Rochat believes that if the study proves that extra support translates into healthier families, it could open the way for greater co-operation between non-governmental organisations, many of which are already providing support services to women, and the Department of Health.

“The Department of Health can’t do it alone,” said Rochat. “Ideally, the necessary support for mothers shouldn’t be separate from existing clinic activities. We need to improve the standard of care by complementing health services.”

How does Masihambisane work?

• With funding from the National Institute of Mental Health and in collaboration with the Department of Psychiatry at the University of California, Los Angeles, and the Health Department, Masihambisane has been launched in eight clinics currently delivering the standard PMTCT programme in both the uMgungundlovu and eThekwini districts.

• The HSRC has provided “park homes” in Balgowan and Woodlands out of which the project and antenatal care services run, and which are donated to the Department of Health.
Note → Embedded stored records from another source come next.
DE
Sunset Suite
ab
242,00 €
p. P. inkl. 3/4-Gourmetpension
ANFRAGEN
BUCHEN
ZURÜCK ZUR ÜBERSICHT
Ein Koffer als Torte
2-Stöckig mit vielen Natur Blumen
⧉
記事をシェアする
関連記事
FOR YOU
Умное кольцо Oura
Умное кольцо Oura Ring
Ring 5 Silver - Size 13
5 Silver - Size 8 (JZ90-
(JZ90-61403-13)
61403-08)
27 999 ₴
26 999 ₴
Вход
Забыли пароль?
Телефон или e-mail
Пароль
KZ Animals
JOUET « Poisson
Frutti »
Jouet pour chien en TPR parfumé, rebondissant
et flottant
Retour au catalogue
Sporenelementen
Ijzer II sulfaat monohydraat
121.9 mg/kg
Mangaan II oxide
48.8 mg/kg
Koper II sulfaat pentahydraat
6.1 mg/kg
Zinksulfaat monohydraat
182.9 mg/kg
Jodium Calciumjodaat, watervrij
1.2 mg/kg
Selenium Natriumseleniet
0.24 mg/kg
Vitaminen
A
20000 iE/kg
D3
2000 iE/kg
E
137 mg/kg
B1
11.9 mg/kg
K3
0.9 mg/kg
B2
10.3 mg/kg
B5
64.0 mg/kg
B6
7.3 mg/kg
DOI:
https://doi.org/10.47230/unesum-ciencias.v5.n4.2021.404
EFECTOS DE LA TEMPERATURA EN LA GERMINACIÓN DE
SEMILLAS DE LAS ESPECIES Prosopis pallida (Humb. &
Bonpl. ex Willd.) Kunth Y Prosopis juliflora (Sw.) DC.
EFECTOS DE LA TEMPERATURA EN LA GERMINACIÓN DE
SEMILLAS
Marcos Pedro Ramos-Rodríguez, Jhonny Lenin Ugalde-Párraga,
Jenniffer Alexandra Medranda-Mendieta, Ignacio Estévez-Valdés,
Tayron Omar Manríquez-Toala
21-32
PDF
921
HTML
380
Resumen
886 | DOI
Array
• Participants in four clinics will be exposed to the mentoring-mother support programme, while the remaining four will act as controls.

• Small groups of HIV-positive mothers-to-be led by a “mentoring mother” meet eight times, four times before and four times after delivery and in co-ordination with standard clinic visits.

• The women are encouraged to share their feelings and build a peer support network with women in similar circumstances. They are given support to disclose their status to the people closest to them, so they can get the help they need in pregnancy and the early years of their child’s life. The mothers are encouraged to care for their physical and mental health during pregnancy.

• During the post-natal period, the focus shifts to parenting.

• Information on all aspects of pregnancy and treatment is distributed to all PMTCT participants, including those in control sites.